The fix wasn't really masking anything, except for a single word. Once I changed those lines it did work correctly for all instances in the text.

I put many hours of work, almost an entire day, to write this particularly difficult fix, and a silly code mistake made it ineffective.

I applied the change in v2.0.5, which is now released on npm.

Anyway, the way I designed the fix means the last . character in the ellipsis (like in uh...I is not masked. This means that given uh__.I the . character may or may not be interpreted as a sentence ender.

In the new segmentation library, which is already fully working and almost ready to publish, I'll try to see how I can treat ellipsis patterns of this kind in a better way. Right now I don't really have much control over how the segmentation is done, since I'm using an external library (cldr-segmentation), making it difficult to deal with issues like this.

Edit: I forgot to mention, the reason the time offsets reported by whisper.cpp don't match the actual audio, is because the audio is pre-processed to remove any silent sections, before it is passed to whisper.cpp. In the Whisper models, there's a common issue where the model hallucinates when given silent, quiet, or sometimes other forms of non-speech audio, this significantly helps to avoid that.

dhouck commented 2 days ago

I put many hours of work, almost an entire day, to write this particularly difficult fix, and a silly code mistake made it ineffective.

Iʼve been there. And the other side, where I put a whole lot of effort into trying to figure out how to solve an issue, only to realize that the fix is really simple and I was overcomplicating the problem.

Anyway, the way I designed the fix means the last . character in the ellipsis (like in uh...I is not masked. This means that given uh__.I the . character may or may not be interpreted as a sentence ender.

I think Iʼm missing something. When I read the code it looks like it would replace all of them if there are later characters in the word, and since the last character of uh...I is an I all the .s would be replaced (because isLastChar is false for all of them)? It looks like what you said would only apply to uh... on its own, which would be fine, because nothing breaks if uh__. is detected as ending a sentence or if it isnʼt. Did I understand right, or are you saying it would create uh__.I, and if it would, couldnʼt that cause the same issue?

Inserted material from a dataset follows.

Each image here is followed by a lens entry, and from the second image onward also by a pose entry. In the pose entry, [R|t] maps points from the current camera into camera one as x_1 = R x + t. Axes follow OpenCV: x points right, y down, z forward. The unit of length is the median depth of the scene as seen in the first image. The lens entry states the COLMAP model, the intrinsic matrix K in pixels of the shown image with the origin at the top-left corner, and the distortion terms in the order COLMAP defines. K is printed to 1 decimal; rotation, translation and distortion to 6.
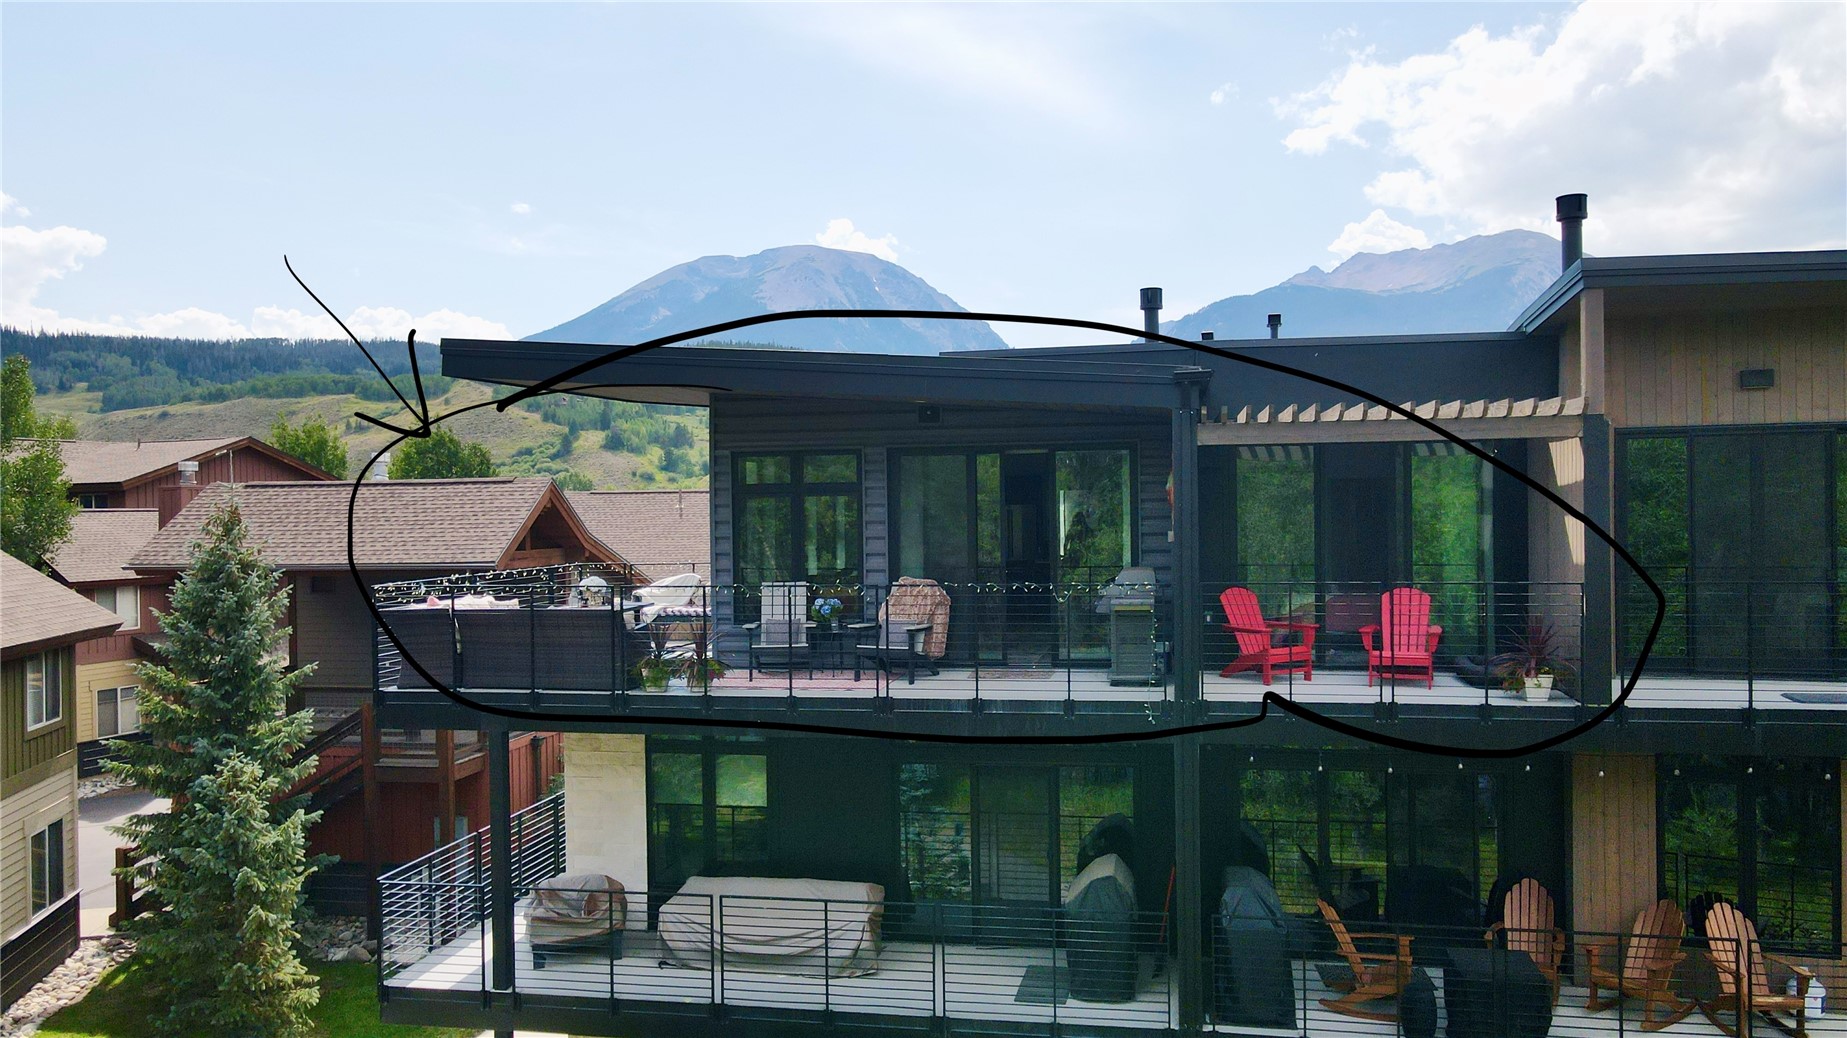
lens RADIAL K [[1363.1, 0, 919.7], [0, 1363.1, 521.5], [0, 0, 1]] dist [0.020742, -0.005712]
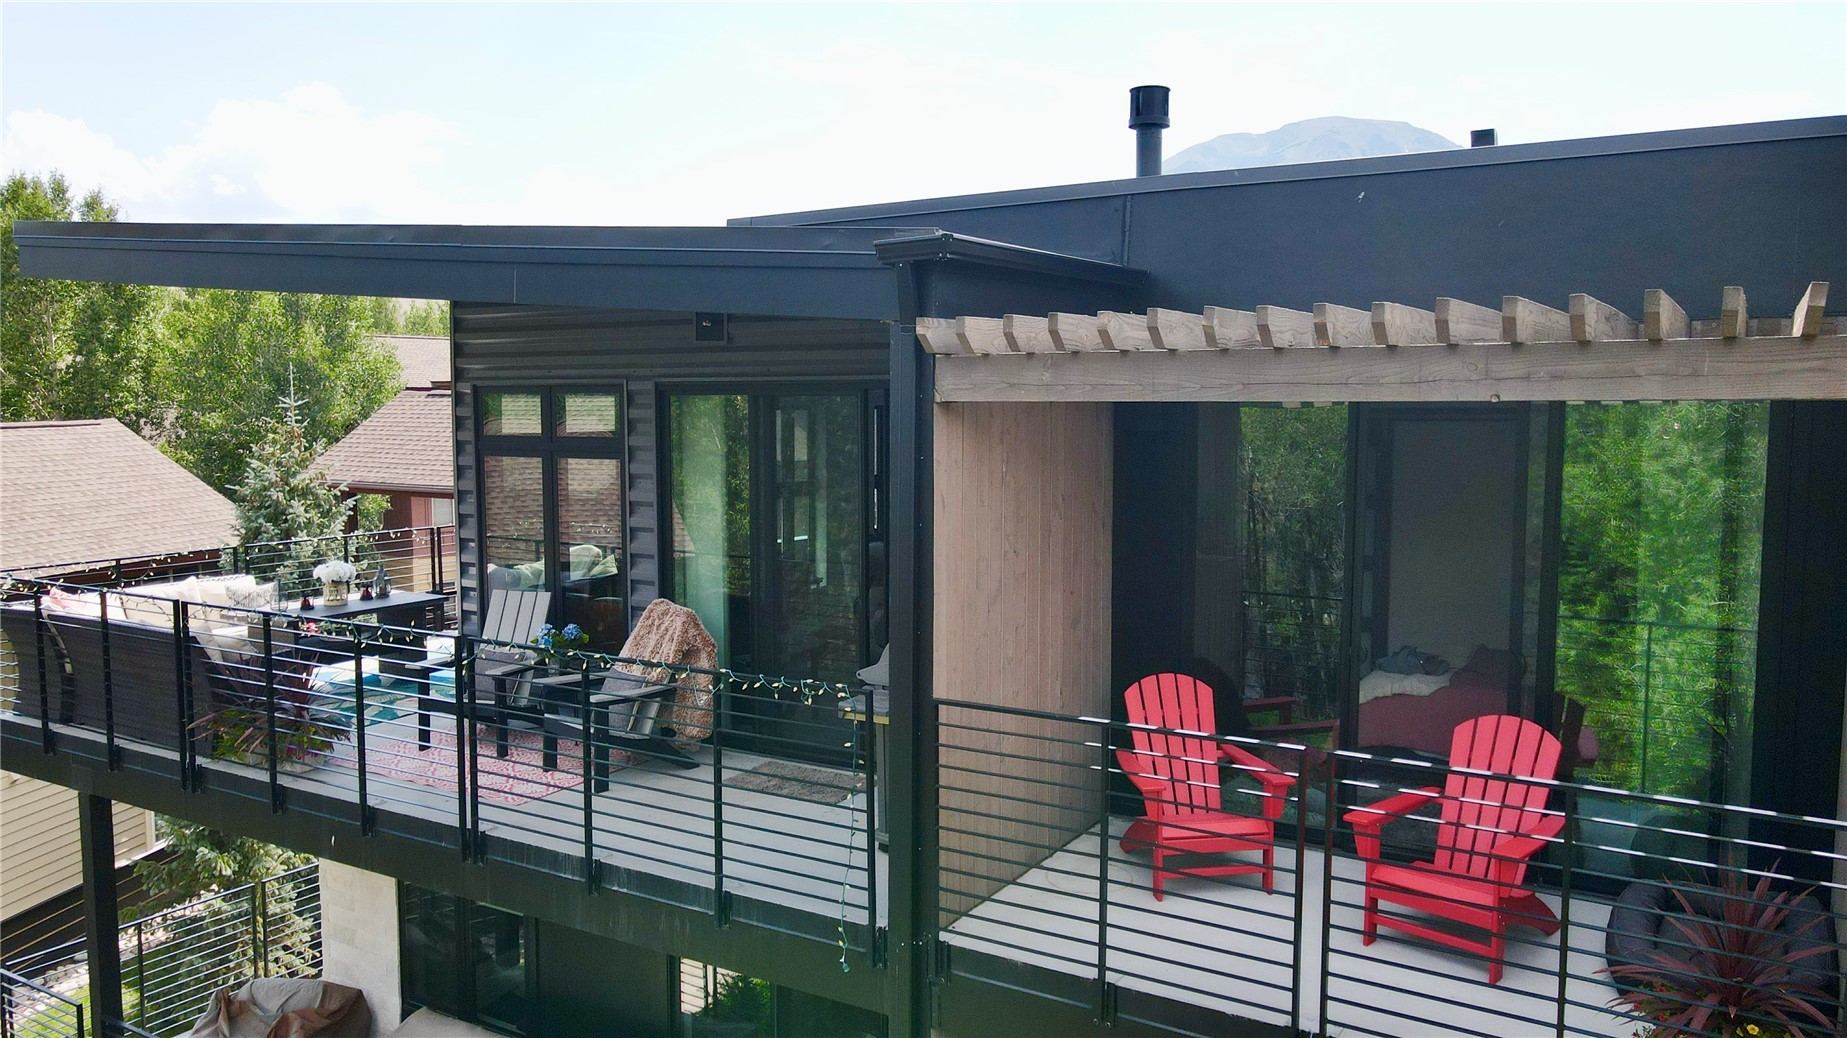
lens RADIAL K [[1363.1, 0, 918.3], [0, 1363.1, 518.0], [0, 0, 1]] dist [0.020742, -0.005712]
pose [[0.932918, 0.042800, -0.357536, 0.200640], [-0.014295, 0.996530, 0.081993, -0.030077], [0.359805, -0.071382, 0.930293, 0.312333]]
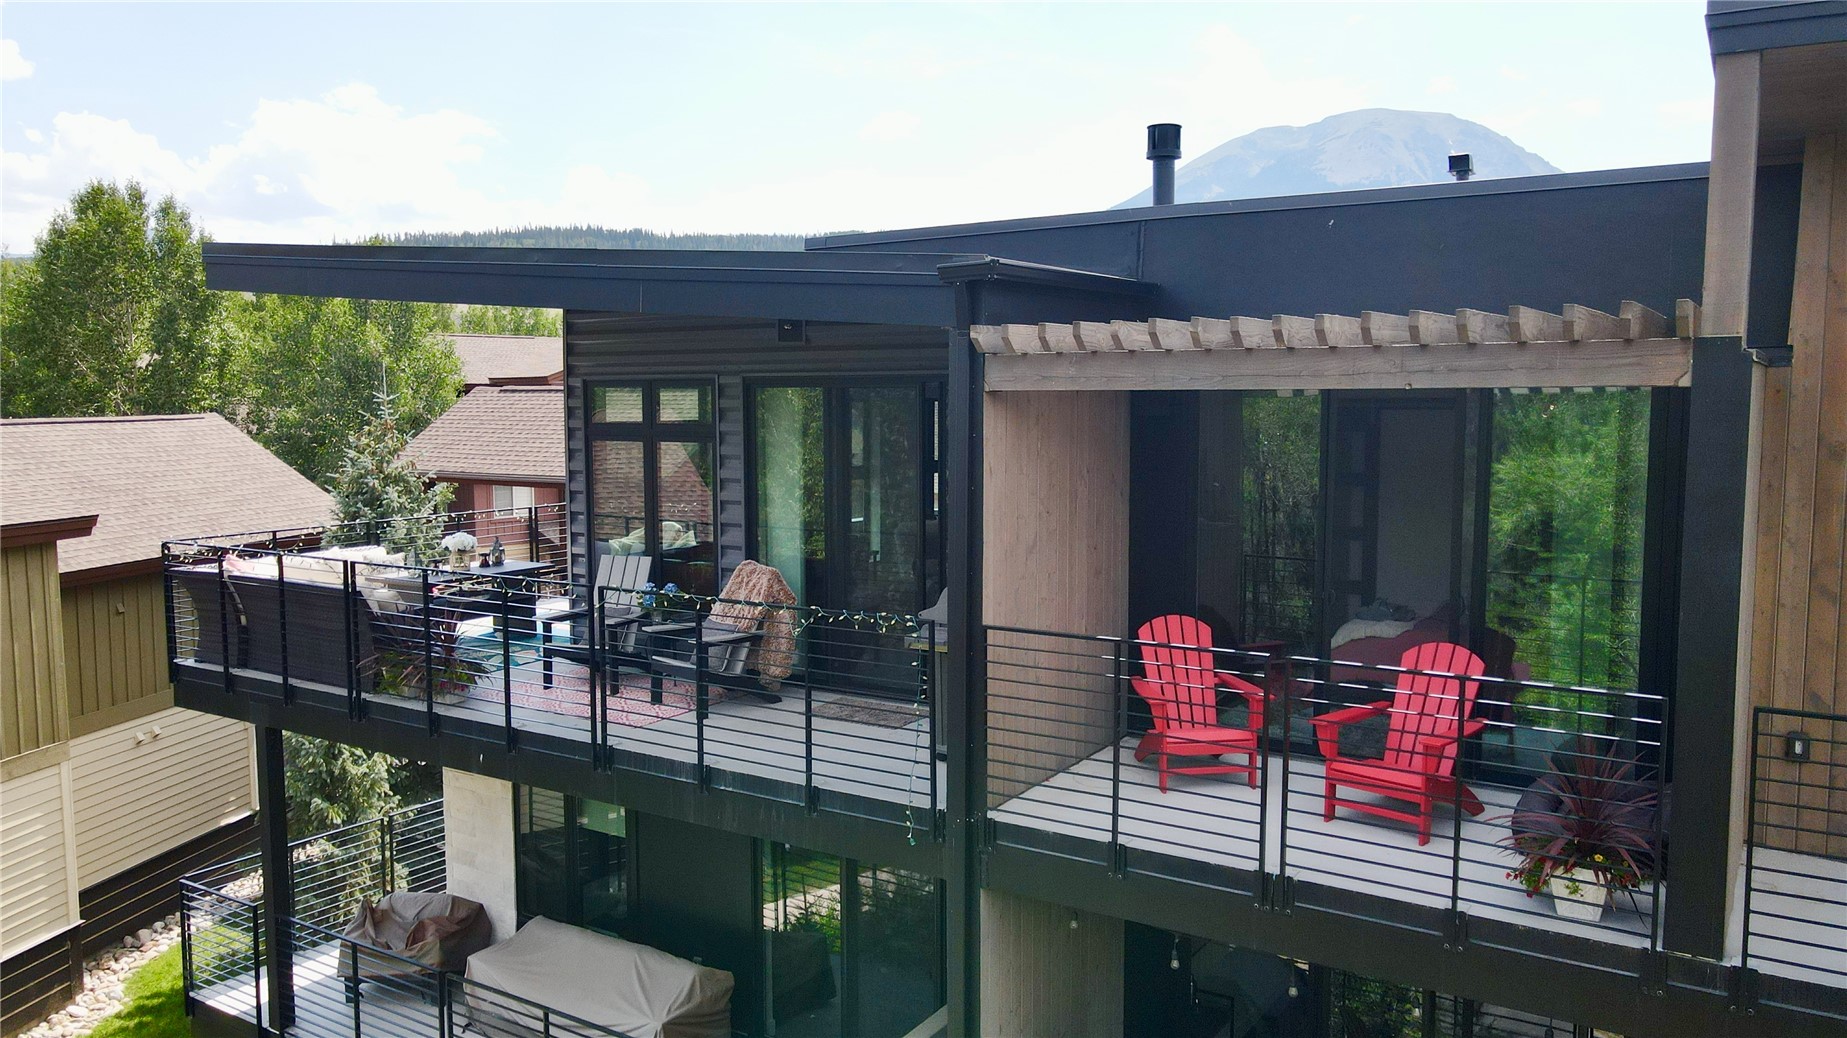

rotemdan commented 2 days ago

Yes, I think it replaces it with uh___I when it's connected (uh...I). I probably meant the case uh... I, where there's a space between them. In that case it would be uh__. I, and the . would likely be taken as a sentence ender.

Anyway, this nightmare-level issue is going to end once I integrate the new segmentation library (likely published as @echogarden/text-segmentation), which would also improve accuracy (larger lexicon for abbreviations on multiple languages and better handling of number patterns and various other patterns and special symbols) and include integrated support for difficult to segment languages like Chinese, Japanese, Thai and Khmer (via second-stage post-processing with a brand new WebAssembly port of the ICU C++ library, which would be published at @echogarden/icu-segmentation-wasm). The east-Asian language integration would work for arbitrary language combination mixes, without needing to pre-specify a language or detect it.